Across cityscapes that are increasingly overwhelmed by advertising and product “branding” (think central places like Times Square, Dundas Square, Trafalgar Square, Shibuya), public transit brands are often overlooked as they zoom past windshields and pedestrians, but in the past few years such brands have become a favorite topic of debate for designers, architects, transportation planners, urban managers and civic leaders. Transit branding is a highly specialized sub-sector of the broader trend of place branding in which municipalities (usually medium to large sized cities) employ corporate-style branding methods to highlight desirable or unique traits in efforts to attract new residents, recruit new businesses, capitalize on natural resources, and increase revenue from tourism. The efficacy of place branding is debatable, particularly whether the expenditure of public money matches the return on investment; moreover few objective or reliable metrics exist to validate claims made by proponents of place branding.
The efficacy and return on investment for public transit brands are, in comparison, relatively straightforward to infer by using a number of widely accepted criteria.
The branding successes of multi-million dollar international corporations (such as Apple, Coke, Nike) has led to an ultra-allegiant, nearly cult-like, brand-centered fundamentalism among consumers. This allegiance is at the root of what market researchers commonly refer to as “brand equity.” The power of a well-cultivated brand has not gone unnoticed by government officials and has heavily influenced the manner by which place brands have taken shape. However, there is one critical difference between corporate-type brands and place brands: building brand equity requires a sustained investment, as well as constant attention and grooming. Often cash-strapped municipal governments do not have surplus budget to invest in the development or maintenance required to sustain a place brand. However, perhaps the investment in branding a city need not be as significant as with corporate counterparts. In the contemporary guerilla-branding climate, the branding potential of existing transit networks is often squandered. Because transit networks are integral to the urban fabric, they are often overlooked as a potential canvas for branding a cityscape. Compared to corporate brands, transit brands are far less taxing on the public purse, are typically less aesthetically-oriented, and are not as aggressively marketed. However, transit brands are potent. Examples include the vehicles, stations, signage, and maps of the Boston “T”, the Chicago “El”, Toronto streetcars, San Francisco cablecars, Paris Metro, Santiago yellow buses, New York Subway, Portland streetcar, the Seattle Monorail, and London Roadmaster (double-decker) buses. These transit brands are significantly more identifiable and readily recognizable in person, in advertisements, on television and in film than city-based place branding efforts that range in sophistication, from relatively simple (Miami-Dade, Detroit NeXT) to pragmatic (Cathedral City, Calif.) to more complex and broad-reaching (LondonOne), to abject failures (Anchorage Big Wild Life). In comparison, transit brands deliver a much greater saturation for the investment, or in colloquial terms: they pack a significant “bang for the buck.”

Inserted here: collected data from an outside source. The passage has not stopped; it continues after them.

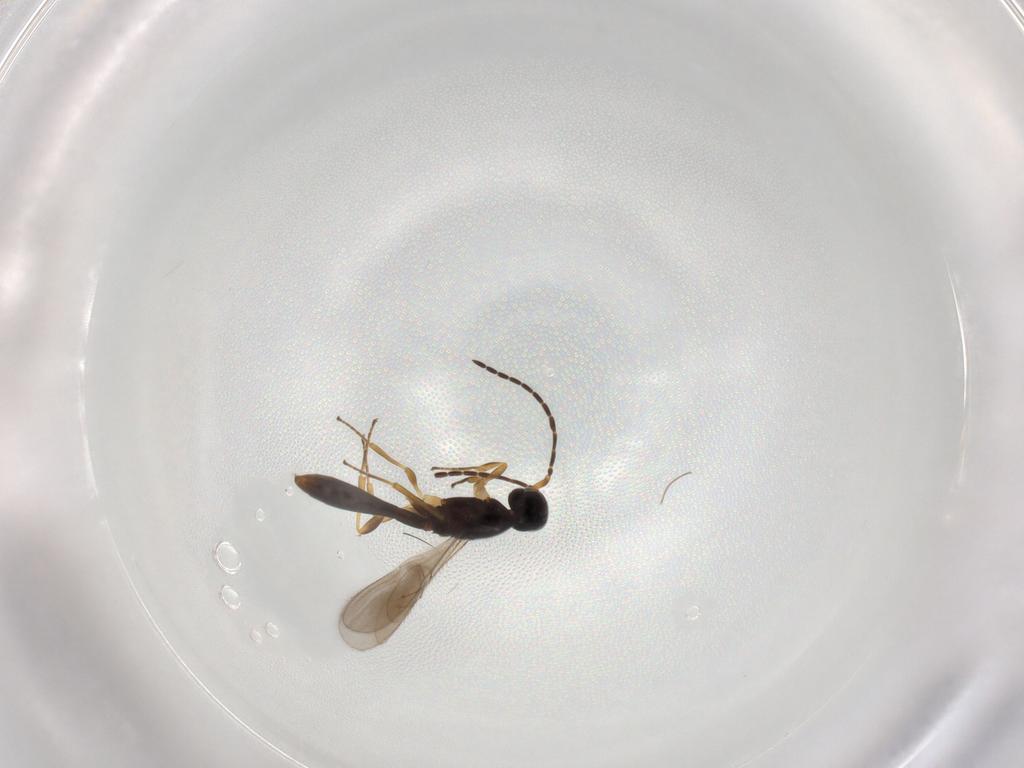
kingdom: Animalia
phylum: Arthropoda
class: Insecta
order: Hymenoptera
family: Scelionidae
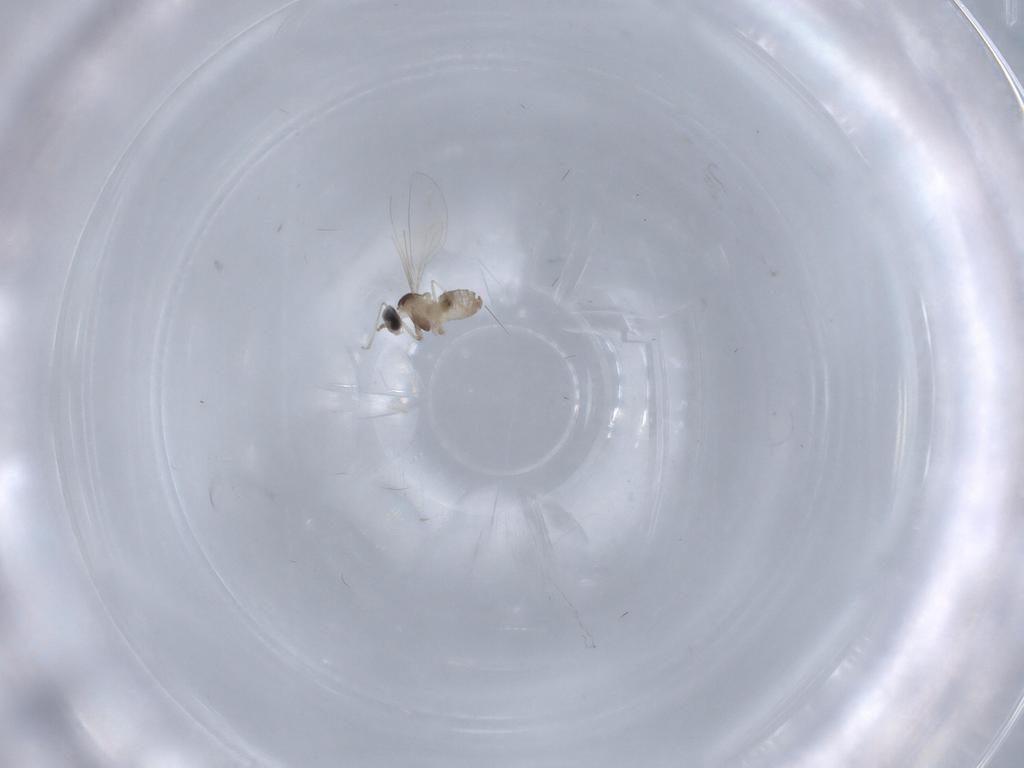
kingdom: Animalia
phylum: Arthropoda
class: Insecta
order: Diptera
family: Cecidomyiidae
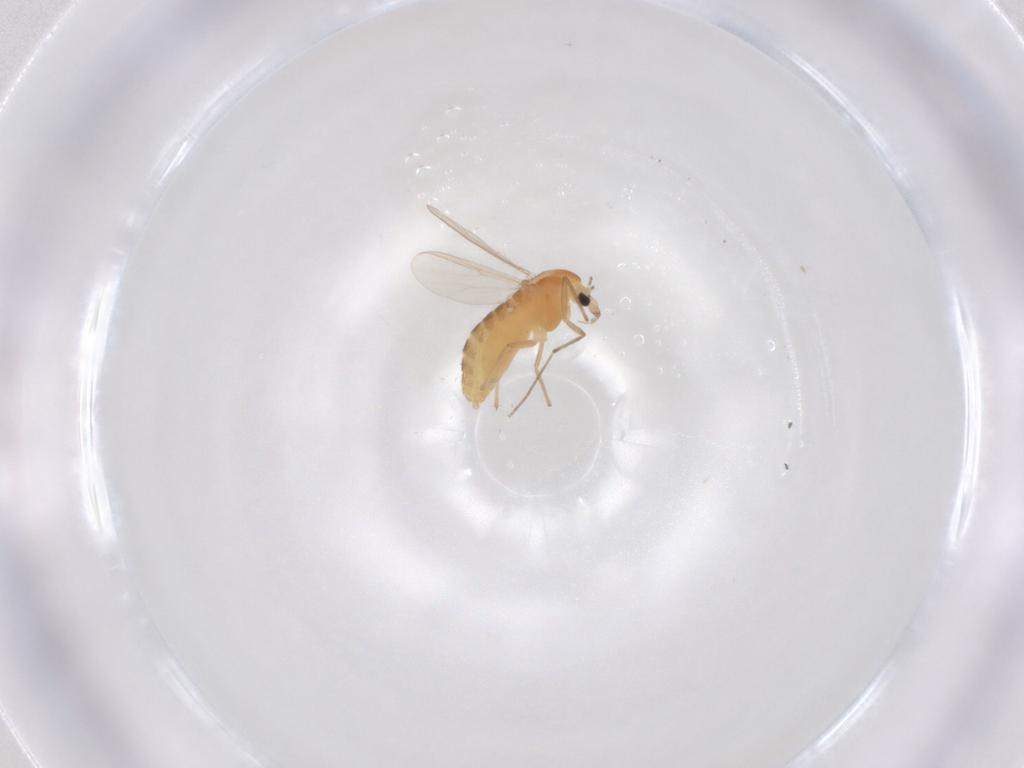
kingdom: Animalia
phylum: Arthropoda
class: Insecta
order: Diptera
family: Chironomidae
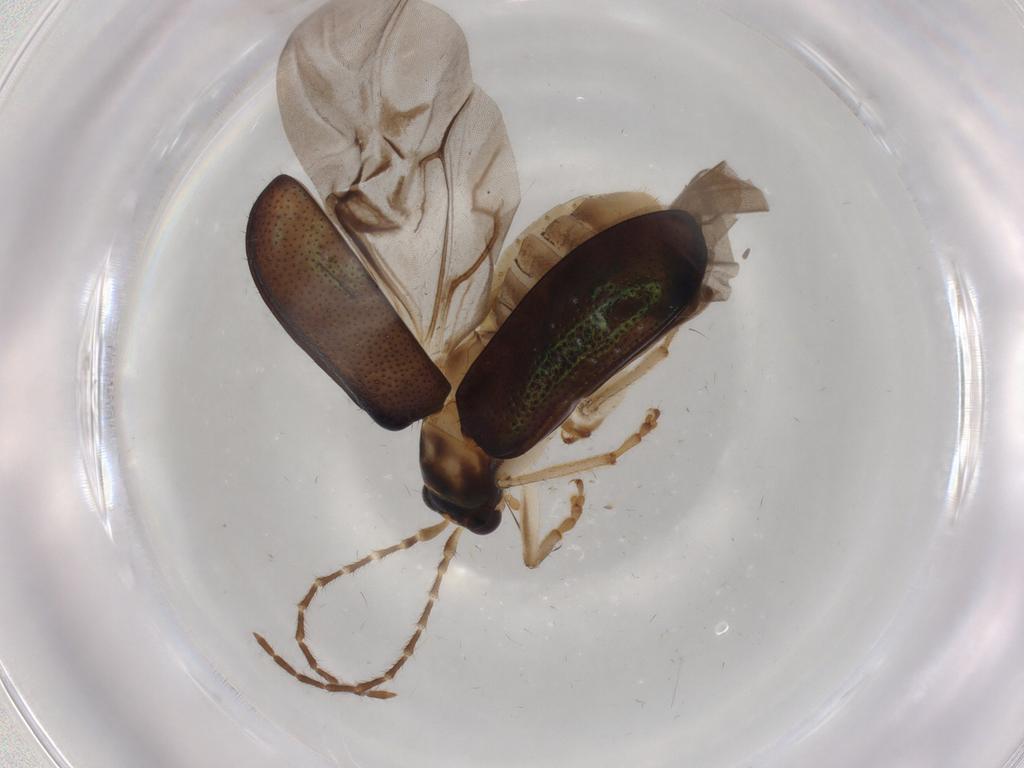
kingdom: Animalia
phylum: Arthropoda
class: Insecta
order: Coleoptera
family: Chrysomelidae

Outside major urban centers, particularly in North America, the overall image of bus transit is pretty sore. Plagued by operating inefficiencies, financial woes, old equipment, and infrequent service, public transit has been a distant (and often desperate) last choice for travel for many.
However, as gas prices continue to rise, and as consumer awareness of the deleterious effects of a car-dependent culture continues to broaden, public transit is receiving renewed attention as an environmentally sound way to move people — not cars — around cities and promote personal health by increasing physical activity.